SHAP feature importance ranking of top 10 features for XGBoost model

We observe that the joint population feature, xpjt, is the most important predictor. On average, the smaller the value of the joint population feature, the smaller the predicted evacuation flow. The SHAP results confirm the importance of population and the distance between OD as represented by the traditional gravity model. Except for population at the origin and destination, travel direction, relative location OD pairs represented by longitude and latitude, the remaining important features are dominated by hurricane-related attributes (origin forecast surge flooding, xoss, joint distance to landfall location, xljt, distance from origin to hurricane, xoh, and distance from destination to forecast landfall location, xdl). This again indicates that while population and distance are important, the choice of evacuee destinations is also greatly influenced by the characteristics of the event. It is also worth noting that, the origin population does not appear in the top 10 features, which is an indication that the choice of destination is more influenced by the population at the destination. The origin population is more important in estimating evacuation demand.

Another important feature is the relative geographic proximity of the origin and destination, represented by the average of the longitude values at origin and destination. A notable weakness in the traditional gravity model lies in its inability to also capture spatial dependency across OD pairs. For instance, it is expected that two zones that are close will have comparable evacuation rates, and thus will have similar evacuation flows to a particular destination. With the main objective of applying the model to future hurricanes, it is important to integrate spatial awareness and dependency in the models. This is crucial as a model trained on hurricanes that affected a particular geography might perform poorly when applied to a hurricane that impacted a different geography. This is evident from results from the holdout validation on Hurricane Ida (Table 4).

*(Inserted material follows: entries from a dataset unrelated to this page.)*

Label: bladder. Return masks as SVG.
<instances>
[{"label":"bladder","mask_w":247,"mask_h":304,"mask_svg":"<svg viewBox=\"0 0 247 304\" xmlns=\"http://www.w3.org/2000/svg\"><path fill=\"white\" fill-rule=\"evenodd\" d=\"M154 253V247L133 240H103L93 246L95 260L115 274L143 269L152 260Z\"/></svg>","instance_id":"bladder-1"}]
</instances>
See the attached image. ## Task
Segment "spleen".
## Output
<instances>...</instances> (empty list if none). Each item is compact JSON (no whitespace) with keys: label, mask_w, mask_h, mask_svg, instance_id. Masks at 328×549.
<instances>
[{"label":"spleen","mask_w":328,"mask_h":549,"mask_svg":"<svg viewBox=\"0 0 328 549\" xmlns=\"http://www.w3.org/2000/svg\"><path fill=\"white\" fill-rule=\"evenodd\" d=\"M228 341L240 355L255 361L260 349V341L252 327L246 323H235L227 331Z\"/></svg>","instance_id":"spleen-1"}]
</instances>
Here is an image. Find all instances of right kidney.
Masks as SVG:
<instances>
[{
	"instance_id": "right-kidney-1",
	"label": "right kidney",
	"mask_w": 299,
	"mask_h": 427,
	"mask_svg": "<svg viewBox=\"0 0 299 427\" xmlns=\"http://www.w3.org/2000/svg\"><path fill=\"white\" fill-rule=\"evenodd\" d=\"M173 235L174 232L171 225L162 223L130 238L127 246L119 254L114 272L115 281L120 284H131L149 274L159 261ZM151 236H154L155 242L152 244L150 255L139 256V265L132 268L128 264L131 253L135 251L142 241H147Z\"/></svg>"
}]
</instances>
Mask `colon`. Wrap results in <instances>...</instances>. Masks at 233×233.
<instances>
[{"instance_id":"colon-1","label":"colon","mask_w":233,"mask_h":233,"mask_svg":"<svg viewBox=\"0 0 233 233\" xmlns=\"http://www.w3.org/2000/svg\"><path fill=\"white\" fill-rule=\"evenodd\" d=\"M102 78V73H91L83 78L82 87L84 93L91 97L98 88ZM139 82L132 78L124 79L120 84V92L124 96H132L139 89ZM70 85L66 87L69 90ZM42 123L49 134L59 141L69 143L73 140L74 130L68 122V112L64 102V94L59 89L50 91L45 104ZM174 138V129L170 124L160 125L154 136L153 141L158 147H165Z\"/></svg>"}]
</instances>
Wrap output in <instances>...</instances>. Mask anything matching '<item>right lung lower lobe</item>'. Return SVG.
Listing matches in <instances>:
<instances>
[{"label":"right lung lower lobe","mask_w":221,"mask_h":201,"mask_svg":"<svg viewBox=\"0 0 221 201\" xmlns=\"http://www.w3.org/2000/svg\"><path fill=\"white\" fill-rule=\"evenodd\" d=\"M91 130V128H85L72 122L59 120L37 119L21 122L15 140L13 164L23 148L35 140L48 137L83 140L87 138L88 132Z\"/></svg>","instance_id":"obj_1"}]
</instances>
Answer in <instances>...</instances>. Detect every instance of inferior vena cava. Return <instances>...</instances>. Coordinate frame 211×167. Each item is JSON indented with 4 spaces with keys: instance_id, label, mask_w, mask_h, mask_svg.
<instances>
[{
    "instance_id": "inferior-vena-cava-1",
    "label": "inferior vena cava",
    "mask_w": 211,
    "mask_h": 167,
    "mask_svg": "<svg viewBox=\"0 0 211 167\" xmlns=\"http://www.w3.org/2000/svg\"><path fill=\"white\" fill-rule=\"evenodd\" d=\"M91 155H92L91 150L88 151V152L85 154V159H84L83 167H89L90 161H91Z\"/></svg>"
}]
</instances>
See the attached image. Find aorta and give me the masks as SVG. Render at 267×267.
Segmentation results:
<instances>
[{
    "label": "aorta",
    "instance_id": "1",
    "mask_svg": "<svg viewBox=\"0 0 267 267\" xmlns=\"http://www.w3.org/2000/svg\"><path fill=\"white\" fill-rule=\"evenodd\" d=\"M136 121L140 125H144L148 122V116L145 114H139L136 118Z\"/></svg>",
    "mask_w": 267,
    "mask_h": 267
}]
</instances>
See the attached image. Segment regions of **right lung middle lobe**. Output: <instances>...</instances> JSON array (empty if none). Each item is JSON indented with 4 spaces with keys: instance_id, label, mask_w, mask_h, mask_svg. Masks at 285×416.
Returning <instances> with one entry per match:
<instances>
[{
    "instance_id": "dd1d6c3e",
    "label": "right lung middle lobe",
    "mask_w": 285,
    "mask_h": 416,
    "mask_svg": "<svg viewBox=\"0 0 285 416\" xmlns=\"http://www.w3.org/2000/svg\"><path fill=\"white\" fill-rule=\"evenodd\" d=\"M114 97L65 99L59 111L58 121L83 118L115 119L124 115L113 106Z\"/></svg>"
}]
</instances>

7 Conclusions and future work

In this study we contribute to the literature on hurricane evacuation population behavior by utilizing smartphone data to understand and predict destination choice decisions at the aggregate level. We offer three main contributions. First, we develop a method to identify evacuees and their final destinations and characterize travel trajectories using smartphone location data. Second, we propose a new machine learning model to predict evacuation flows. Finally, we comprehensively assess the generalizability of the developed method and compare it with the traditional gravity model across multiple evaluation metrics.

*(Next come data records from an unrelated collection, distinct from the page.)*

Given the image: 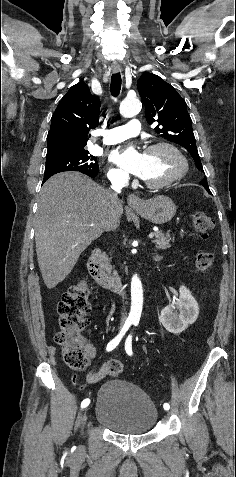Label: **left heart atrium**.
Returning a JSON list of instances; mask_svg holds the SVG:
<instances>
[{"instance_id": "1", "label": "left heart atrium", "mask_w": 236, "mask_h": 477, "mask_svg": "<svg viewBox=\"0 0 236 477\" xmlns=\"http://www.w3.org/2000/svg\"><path fill=\"white\" fill-rule=\"evenodd\" d=\"M112 159L127 172L142 177L144 173L145 154L129 146L112 153Z\"/></svg>"}]
</instances>
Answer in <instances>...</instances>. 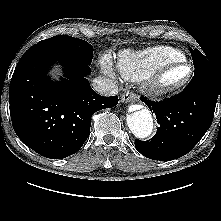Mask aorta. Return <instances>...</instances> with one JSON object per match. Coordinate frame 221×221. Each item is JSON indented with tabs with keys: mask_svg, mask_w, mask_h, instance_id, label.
<instances>
[{
	"mask_svg": "<svg viewBox=\"0 0 221 221\" xmlns=\"http://www.w3.org/2000/svg\"><path fill=\"white\" fill-rule=\"evenodd\" d=\"M127 125L133 135L139 139L150 136L153 130V118L147 108H142L127 115Z\"/></svg>",
	"mask_w": 221,
	"mask_h": 221,
	"instance_id": "1",
	"label": "aorta"
}]
</instances>
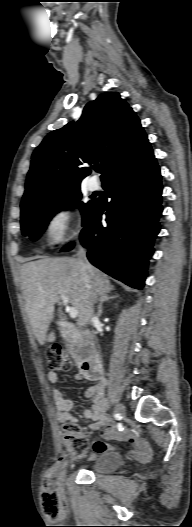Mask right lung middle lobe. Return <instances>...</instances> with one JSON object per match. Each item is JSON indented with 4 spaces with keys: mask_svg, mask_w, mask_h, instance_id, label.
Listing matches in <instances>:
<instances>
[{
    "mask_svg": "<svg viewBox=\"0 0 192 527\" xmlns=\"http://www.w3.org/2000/svg\"><path fill=\"white\" fill-rule=\"evenodd\" d=\"M81 198L80 188L67 191L50 200L21 206V228L24 235L36 240L45 230L51 217L62 209L70 208L76 204L81 210L83 221L88 214L93 201L88 203L79 202Z\"/></svg>",
    "mask_w": 192,
    "mask_h": 527,
    "instance_id": "dd1d6c3e",
    "label": "right lung middle lobe"
}]
</instances>
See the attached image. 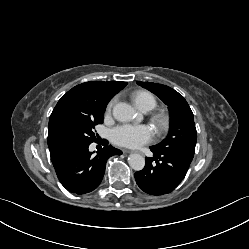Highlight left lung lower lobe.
Here are the masks:
<instances>
[{"label": "left lung lower lobe", "instance_id": "obj_1", "mask_svg": "<svg viewBox=\"0 0 249 249\" xmlns=\"http://www.w3.org/2000/svg\"><path fill=\"white\" fill-rule=\"evenodd\" d=\"M153 157L146 158L143 170L135 173L138 186L151 195H163L172 192L185 177L192 156L163 152L150 147Z\"/></svg>", "mask_w": 249, "mask_h": 249}]
</instances>
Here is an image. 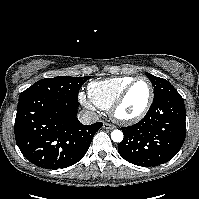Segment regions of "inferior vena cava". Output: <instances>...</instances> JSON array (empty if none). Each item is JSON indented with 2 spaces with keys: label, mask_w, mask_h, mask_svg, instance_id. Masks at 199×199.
Here are the masks:
<instances>
[{
  "label": "inferior vena cava",
  "mask_w": 199,
  "mask_h": 199,
  "mask_svg": "<svg viewBox=\"0 0 199 199\" xmlns=\"http://www.w3.org/2000/svg\"><path fill=\"white\" fill-rule=\"evenodd\" d=\"M99 120L98 115L92 111H81L79 113V121L84 125H90Z\"/></svg>",
  "instance_id": "602c4592"
}]
</instances>
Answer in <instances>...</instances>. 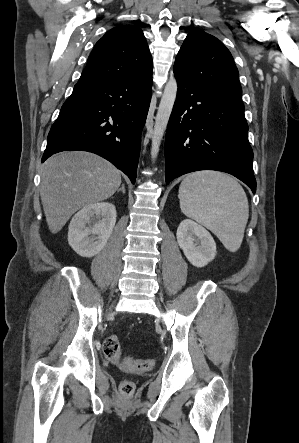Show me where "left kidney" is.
Instances as JSON below:
<instances>
[{
    "label": "left kidney",
    "mask_w": 299,
    "mask_h": 443,
    "mask_svg": "<svg viewBox=\"0 0 299 443\" xmlns=\"http://www.w3.org/2000/svg\"><path fill=\"white\" fill-rule=\"evenodd\" d=\"M177 242L188 261L204 267L215 258L216 244L211 234L192 220H183L178 226Z\"/></svg>",
    "instance_id": "left-kidney-1"
}]
</instances>
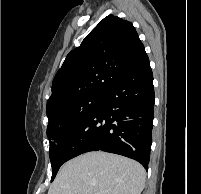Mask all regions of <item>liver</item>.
<instances>
[{"label": "liver", "mask_w": 201, "mask_h": 194, "mask_svg": "<svg viewBox=\"0 0 201 194\" xmlns=\"http://www.w3.org/2000/svg\"><path fill=\"white\" fill-rule=\"evenodd\" d=\"M145 177L144 168L134 160L89 152L61 167L48 194H141Z\"/></svg>", "instance_id": "1"}]
</instances>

The new method to identify evacuees is fast, efficient, and semi-automated, thus it can easily be applied to new events. The machine learning model outperforms the traditional gravity model across all performance indicators. This suggests the need to capture more attributes related to the hurricane itself and to have models that are able to capture the complex interactions in population destination choice decisions.

The approach presented here does have some limitations. First, because the method presented to identify evacuees seeks to minimize false evacuations, there is a possibility of leaving out people that actually evacuated. The new XGBoost model also does not capture the dynamic aspect of evacuations, i.e., when evacuations take place and if destination choices vary with time. Future work should focus on developing algorithms that infer evacuees based on multiple characteristics at the disaggregate level, thus minimizing both false positives and false negatives. Models should also be extended to predict time-dependent destination choice decisions capturing the dynamic hurricane attributes. We also recommend retraining the model with multiple and diverse hurricanes to improve the predictive power of existing models. Finally, since this is the first destination choice model for hurricane evacuations that leveraged smartphone location data, future studies can utilize transfer learning techniques by using model weights from the current models to train new models whenever new hurricane data becomes available.